Data is returned on request by the query manager. You can retrieve query data via:

  • QueryManager::get - returns a single item

  • QueryManager::getCollection - returns a collection of items

  • QueryManager::getResponse - returns the HTTP response object

When any of these retrieval methods are run all unprocessed queries in the query manager are run.

// Returning data via the Query Manager
$data = $manager->get('news');
$collection = $manager->getCollection('news');
$response = $manager->getResponse('news');

If you don't want to run all unprocessed queries, once a query is added to the query manager you can run queries individually if you wish.

// Or on the query object directly
$data = $query->get();
$collection = $query->getCollection();
$response = $query->getResponse();

If you need to retrieve a query from the query manager use getQuery():

$query = $manager->getQuery('news');

You can also use hasQuery() to test whether a query exists in the query manager.

Caching

You can set a cache in a query manager and it is shared across all data providers.

Also see caching.

setCache

Set a cache to use for all queries in the query manager and enable the cache. This shares the same cache adapater with all data providers in the query manager.

  • Parameters

    • CacheInterface $cache Cache that implements Symfony\Contracts\Cache\CacheInterface

    • ?int $defaultLifetime = null Default cache lifetime (if not set defaults to one hour)

See Symfony documentation on compatible cache adapters you can use. If you want to use cache tags, please ensure you use a cache adapter that implements Symfony\Component\Cache\Adapter\TagAwareAdapterInterface.

enableCache

Enables the cache for this request. This requires a cache to be set to the data provider to work.

  • Parameters

    • ?int $lifetime = null Lifetime in seconds for the cache, if not set defaults to one hour

disableCache

Disables the cache for this request.
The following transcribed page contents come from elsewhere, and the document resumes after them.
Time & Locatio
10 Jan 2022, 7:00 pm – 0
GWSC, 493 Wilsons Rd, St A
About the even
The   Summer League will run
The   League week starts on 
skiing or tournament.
If no cache is set on the data provider then this does nothing.

setCacheTags

Set cache tags to apply to all queries in the query manager. If you do not pass any arguments this method removes all cache tags.

  • Parameters

    • array $tags = [] Array of tags

getCacheTags

Returns current set cache tags. If the cache adapter set to the query manager does not support tags this does nothing.

  • Return:

    • array

hasCache

Whether the query manager has a cache set.

  • Return:

    • bool

isCacheEnabled

Whether the cache is available for use in the query manager. For this to be true you need to have added a cache adapter via setCache(), the cache needs to be enabled, and the skipCache flag is not enabled.